“Whatever you are doing, work at it with enthusiasm, as to the Lord and not for people, because you know that you will receive your inheritance from the Lord as the reward. Serve the Lord.” – Colossians 3:23
Rina Miller teaches a childbirth education course at Cumpio Midwife Clinic where she works twice a week educating and assisting births for women who cannot afford going to hospitals for delivery.
Development work is challenging – at least the kind of development work focused on the development of human beings. It’s a long process, particularly in the impoverished areas of the world where we work. There are so many environmental obstacles facing those we hope to educate and empower to live healthy, productive lives.
My recent trip to the Philippines provided me the opportunity to spend three weeks alongside Clark and Rina Miller. The Millers have been serving as full-time development workers with our organization in Tacloban City for just over a year. Though I regularly correspond with the Millers, spending time with them in their element was a qualitatively different experience.
What I observed in the Millers was enthusiasm. They exemplified the kind of enthusiasm focused on ensuring they are doing their part to serve the poor. As they accompanied our intern team, I was inspired by the Millers’ readiness to serve, their eagerness to offer up ideas for ministering to people in need, and their willingness to be flexible and hospitable to our visitors in many different ways.
Rina is always an asset as a translator for our development teams and summer interns as we teaching in various settings, consisting of everything from healthcare seminars in prisons to Bible studies to home visits with the sick.
In the midst of raising their daughter Kazeema and now taking care of two other children who they discovered were without any caretakers, the Millers ensured we had every meal, hopped onto every jeepney , visited each prison, each school, each transitional housing community, walked with us into the mountains to visit an indigenous community, and ensured that our interns had every opportunity to engage with the wonderful people of the Philippines.

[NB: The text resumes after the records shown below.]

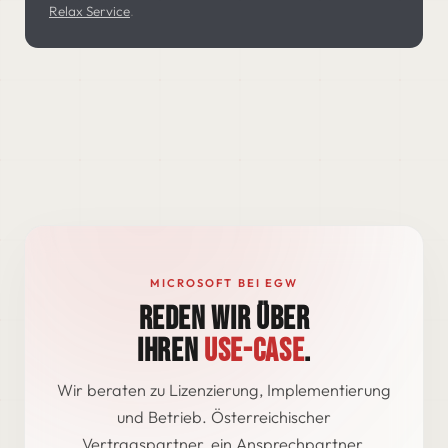
Relax Service
.
MICROSOFT BEI EGW
REDEN WIR ÜBER
IHREN
USE-CASE
.
Wir beraten zu Lizenzierung, Implementierung
und Betrieb. Österreichischer
Vertragspartner, ein Ansprechpartner.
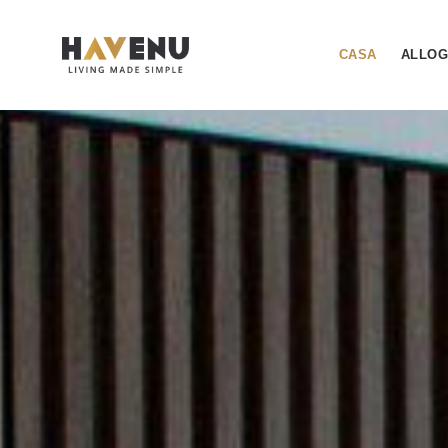
CASA
ALLOG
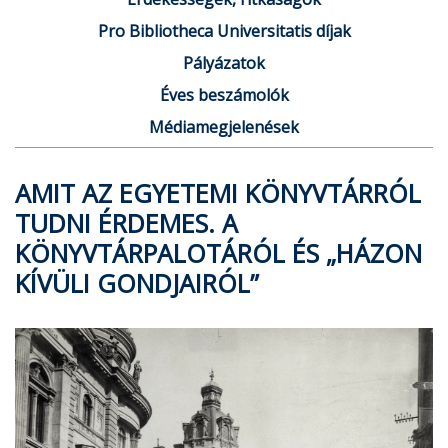
Pro Bibliotheca Universitatis díjak
Pályázatok
Éves beszámolók
Médiamegjelenések
AMIT AZ EGYETEMI KÖNYVTÁRRÓL
TUDNI ÉRDEMES. A
KÖNYVTÁRPALOTÁRÓL ÉS „HÁZON
KÍVÜLI GONDJAIRÓL”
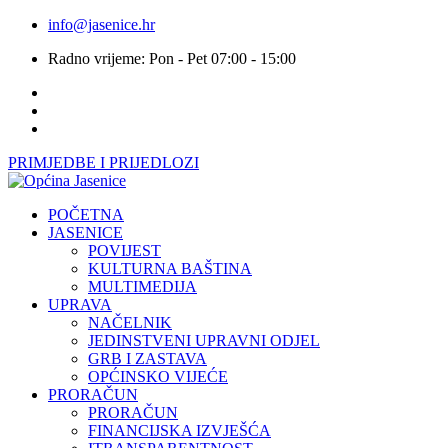
info@jasenice.hr
Radno vrijeme: Pon - Pet 07:00 - 15:00
PRIMJEDBE I PRIJEDLOZI
POČETNA
JASENICE
POVIJEST
KULTURNA BAŠTINA
MULTIMEDIJA
UPRAVA
NAČELNIK
JEDINSTVENI UPRAVNI ODJEL
GRB I ZASTAVA
OPĆINSKO VIJEĆE
PRORAČUN
PRORAČUN
FINANCIJSKA IZVJEŠĆA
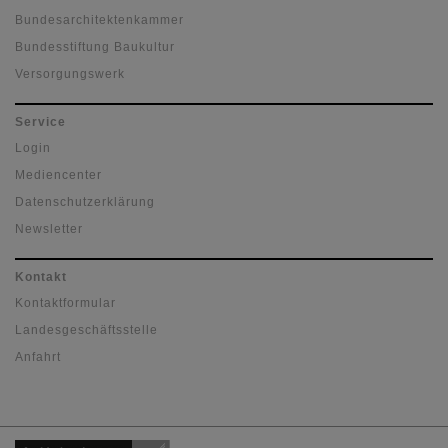
Bundesarchitektenkammer
Bundesstiftung Baukultur
Versorgungswerk
Service
Login
Mediencenter
Datenschutzerklärung
Newsletter
Kontakt
Kontaktformular
Landesgeschäftsstelle
Anfahrt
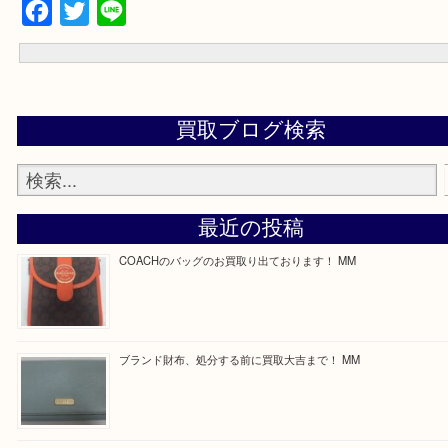
買取専門店 大吉 ガーデンモール木津川店に来てよかったと思って
う一点一点、丁寧に査定させていただきます！
---お知らせ---
最後に当店では現在正社員を募集しておりますのでご興味ある方は
問合せください！
求人要項はここをクリック
Facebook
Twitter
Line
買取ブログ検索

Particularly for Westerners, long-term development work is counter-cultural; we are accustomed to quick fixes and struggle to exercise the patience for such enduring work without significant reward along the way. I observed in Clark and Rina a growing endurance for doing good works in a city very much still recovering from the devastation of Typhoon Haiyan that struck Tacloban City in November 2013.
Clark works at a center for youth in conflict with the law twice a week. Here, he facilitates a basketball camp completely in the language of the young men.

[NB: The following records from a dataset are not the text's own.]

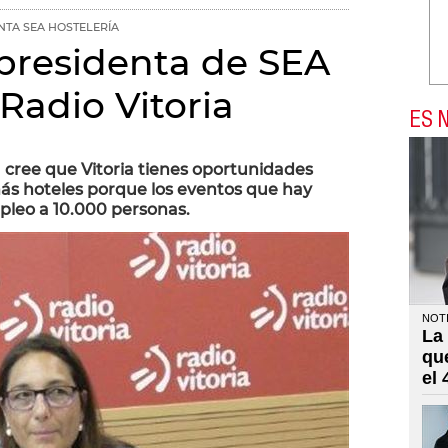
NTA SEA HOSTELERÍA
 presidenta de SEA
 Radio Vitoria
ES N
 cree que Vitoria tienes oportunidades
ás hoteles porque los eventos que hay
mpleo a 10.000 personas.
NOTI
La
qu
el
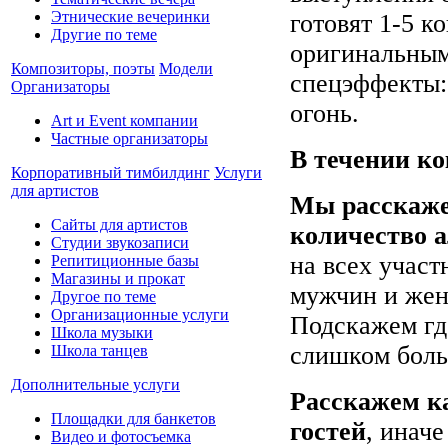
Этнические вечеринки
готовят 1-5 к
Другие по теме
оригинальным
Композиторы, поэты
Модели
спецэффекты:
Организаторы
огонь.
Art и Event компании
Частные организаторы
В течении к
Корпоративный тимбилдинг
Услуги
для артистов
Мы расскаже
Сайты для артистов
количество 
Студии звукозаписи
на всех участ
Репитиционные базы
Магазины и прокат
мужчин и же
Другое по теме
Организационные услуги
Подскажем где
Школа музыки
слишком боль
Школа танцев
Дополнительные услуги
Расскажем к
Площадки для банкетов
гостей
, иначе
Видео и фотосъемка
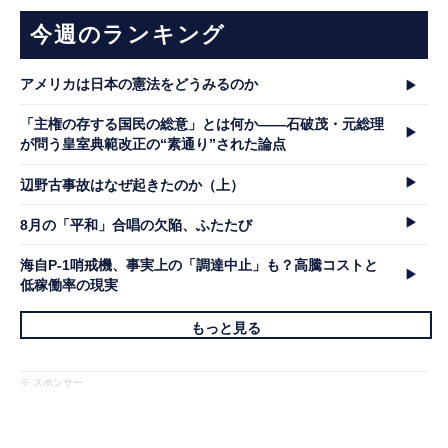
今週のランキング
アメリカは日本の憲法をどうみるのか
「主権の存する国民の総意」とは何か――石破茂・元総理
が問う皇室典範改正の“素通り”された論点
辺野古事故はなぜ起きたのか（上）
8月の「平和」合唱の欠陥、ふたたび
海自P-1哨戒機、事実上の「調達中止」も？高騰コストと
低稼働率の現実
もっと見る
※ スポンサー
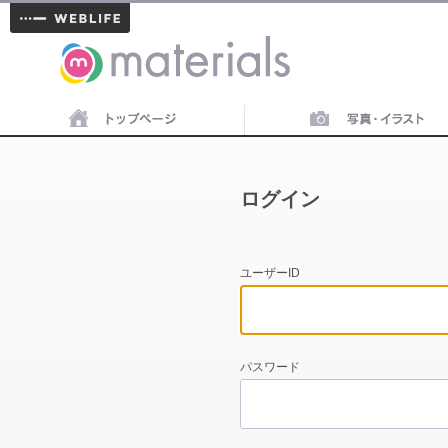
materials
ログイン
ユーザーID
パスワード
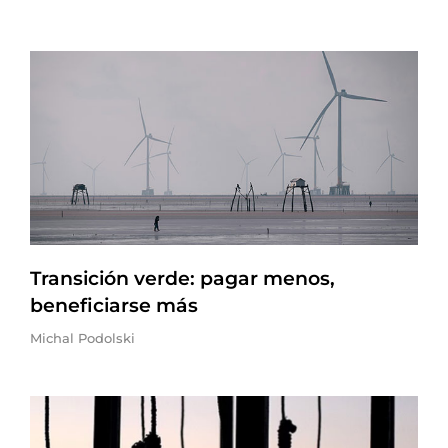
Transición verde: pagar menos,
beneficiarse más
Michal Podolski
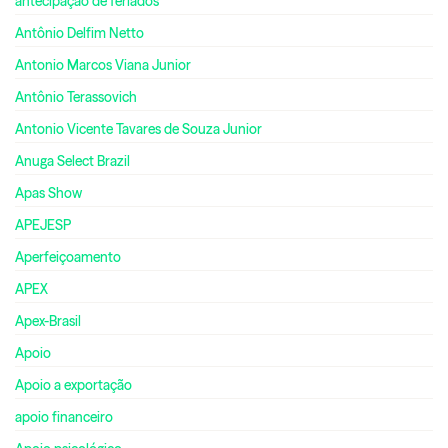
antecipação de feriados
Antônio Delfim Netto
Antonio Marcos Viana Junior
Antônio Terassovich
Antonio Vicente Tavares de Souza Junior
Anuga Select Brazil
Apas Show
APEJESP
Aperfeiçoamento
APEX
Apex-Brasil
Apoio
Apoio a exportação
apoio financeiro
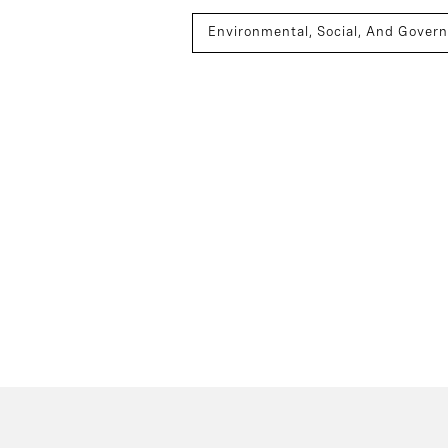
Environmental, Social, And Gover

Presently, the Millers are involved in a variety of social services. Clark is facilitating human development seminars with incarcerated youth stuck in a poorly administered Philippines penal system. Rina is educating mothers-to-be in healthy, life-saving maternal health practices. While the language barrier is not an issue for Rina as a native of the area, Clark has overcome this barrier and has learned to teach seminars in Tagalog - the language of the people.
Learning the language of the people among whom we are ministering is of paramount importance to our organization’s paradigm. It’s a way one can gauge any development worker’s long-term commitment and enthusiasm towards educating and empowering those with whom they are working.

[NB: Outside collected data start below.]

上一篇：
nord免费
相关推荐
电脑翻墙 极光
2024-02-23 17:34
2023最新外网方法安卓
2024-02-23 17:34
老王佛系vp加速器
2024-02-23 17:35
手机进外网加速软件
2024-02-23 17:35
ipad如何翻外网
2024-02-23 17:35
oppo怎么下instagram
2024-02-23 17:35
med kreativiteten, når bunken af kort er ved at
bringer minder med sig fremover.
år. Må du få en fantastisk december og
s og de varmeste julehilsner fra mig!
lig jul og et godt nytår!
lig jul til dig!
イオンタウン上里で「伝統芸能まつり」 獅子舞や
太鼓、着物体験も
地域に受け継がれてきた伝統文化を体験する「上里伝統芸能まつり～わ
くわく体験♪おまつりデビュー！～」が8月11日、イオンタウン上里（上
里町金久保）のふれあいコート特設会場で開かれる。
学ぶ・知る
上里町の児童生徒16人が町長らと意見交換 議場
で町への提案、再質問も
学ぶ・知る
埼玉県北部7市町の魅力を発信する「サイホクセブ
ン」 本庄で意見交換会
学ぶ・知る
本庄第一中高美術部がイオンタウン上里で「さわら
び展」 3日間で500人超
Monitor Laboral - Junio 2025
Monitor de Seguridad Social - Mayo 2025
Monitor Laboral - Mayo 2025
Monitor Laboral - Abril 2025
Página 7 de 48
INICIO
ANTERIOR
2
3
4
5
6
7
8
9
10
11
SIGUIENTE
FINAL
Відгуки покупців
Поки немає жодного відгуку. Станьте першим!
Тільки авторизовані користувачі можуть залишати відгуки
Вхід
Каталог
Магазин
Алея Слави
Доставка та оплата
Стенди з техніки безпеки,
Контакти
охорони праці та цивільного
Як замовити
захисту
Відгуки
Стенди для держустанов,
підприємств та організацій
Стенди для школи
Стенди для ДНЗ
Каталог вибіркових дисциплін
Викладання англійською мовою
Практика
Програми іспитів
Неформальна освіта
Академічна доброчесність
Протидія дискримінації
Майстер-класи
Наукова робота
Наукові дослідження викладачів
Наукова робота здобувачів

In addition, to these ongoing responsibilities, the Millers’ interest in working with children and in the field of education has landed them most recently in the midst of a transitional housing community. Here they will facilitate an after-school program for children in a very vulnerable situation.
I could continue to illustrate all the the ways in which the Millers are serving and are eager to serve into the future. But what I want to emphasize and am delighted to report is their enthusiasm to serve people in great need in the Philippines. They recognize that there are no extravagant accolades or rewards associated with their work. They find their reward in serving the LORD and seeing that his will is accomplished among some of the most precious, yet vulnerable people in the world.